Back in February of this year, the Svenborg Maersk ran into trouble in the Bay of Biscay, which is located on the West Coast of France. A huge storm caused approximately 520 containers to topple into the sea from the huge vessel, which can hold 8680 twenty foot containers.
Maersk advised that around 85% of these containers were indeed empty, with the remainder of them not containing any hazardous material.
Shortly after the incident, a floating container warning was issued in the English channel, warning mariners to keep an eye out for this rather large debris.
The French Maritime Authority have now requested that Maersk locate the missing containers on the seabed as they can pose a hazard to local fisherman.
Michael Storgaard, Senior Press Officer for Maersk Line has issued the following response:
In February this year, Svendborg Maersk lost more than 500 containers (85% were empty and no containers with dangerous goods) overboard during a severe storm with Hurricane force winds in the Bay of Biscay (Golfe de Gascoigne).

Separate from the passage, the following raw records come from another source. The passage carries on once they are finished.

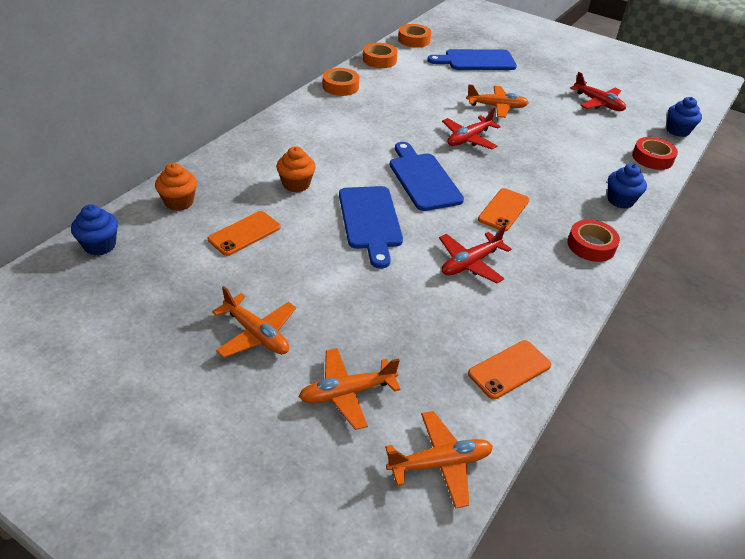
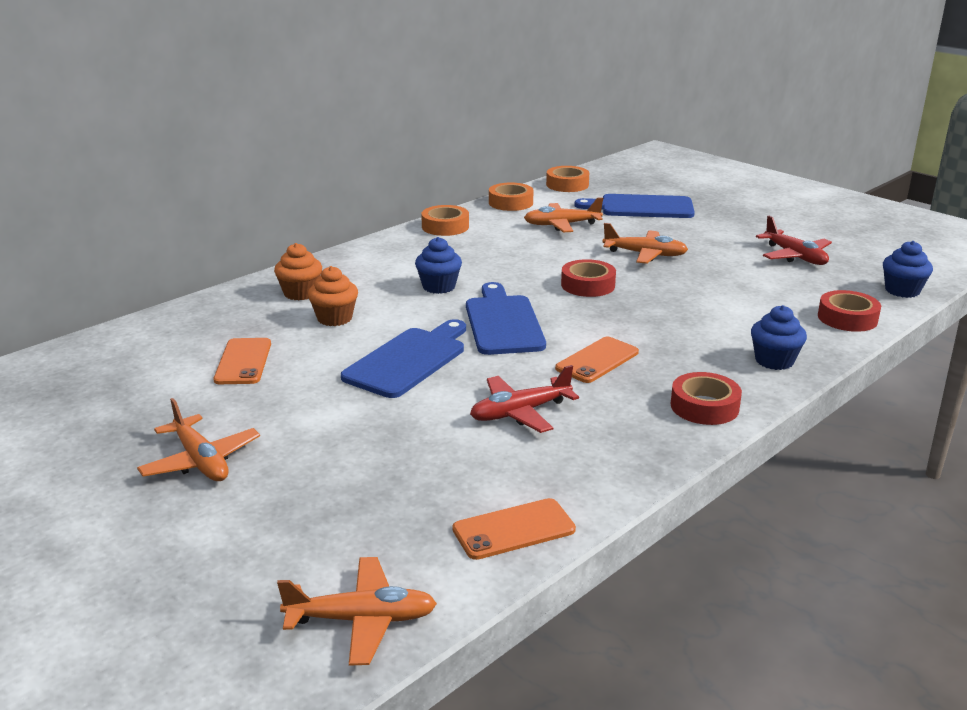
camera: 15 degrees right, 15 degrees down
(100, 245) = (67, 361): blue cupcake -> blue cupcake (439, 287)
(179, 202) = (182, 327): orange cupcake -> orange cupcake (300, 293)
(244, 233) = (243, 362): orange phone -> orange phone turned 60 degrees counterclockwise
(347, 393) = (280, 531): orange plane -> orange plane (561, 225)
(370, 221) = (409, 360): blue cutting board -> blue cutting board turned 150 degrees counterclockwise
(468, 139) = (588, 285): red plane -> red tape

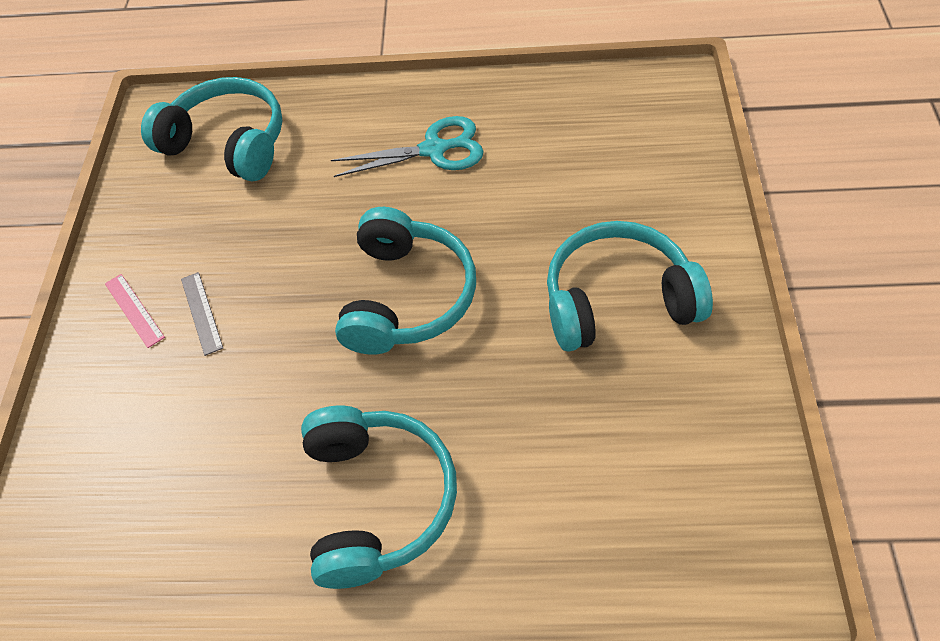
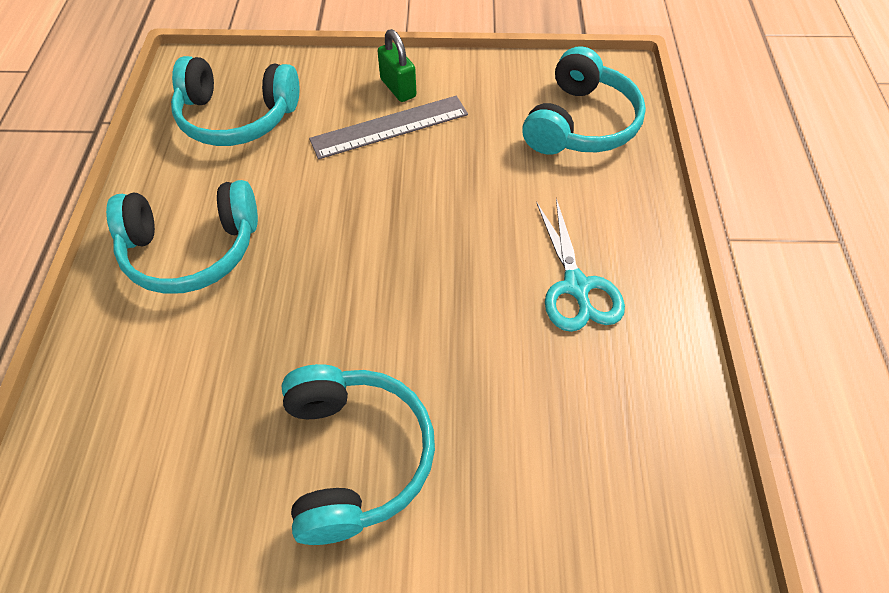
camera: 85 degrees right, 0 degrees up
(134, 310) = (398, 88): pink ruler -> green padlock
(201, 312) = (389, 127): grey ruler -> grey ruler, size x1.91
(406, 296) = (386, 265): turquoise headphones -> turquoise headphones (237, 117)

Therefore, Maersk Line has – in close cooperation with the local maritime authority (Maritime Prefect for the Atlantic) – undertaken to scan the seabed around the two positions in the Bay of Biscay (Golfe de Gascoigne), where the containers were lost.
The scan will assess possible anomalies in sea depth in order to pinpoint in the sea charts of the area any potential hazards to the fishermen’s community.
The scanning will be commenced once the survey vessel is available which is expected this summer.
We have had a constructive dialogue and understanding with local authorities in both France and UK, and we remain committed doing our part to best mitigate the consequences of the Svendborg Maersk incident.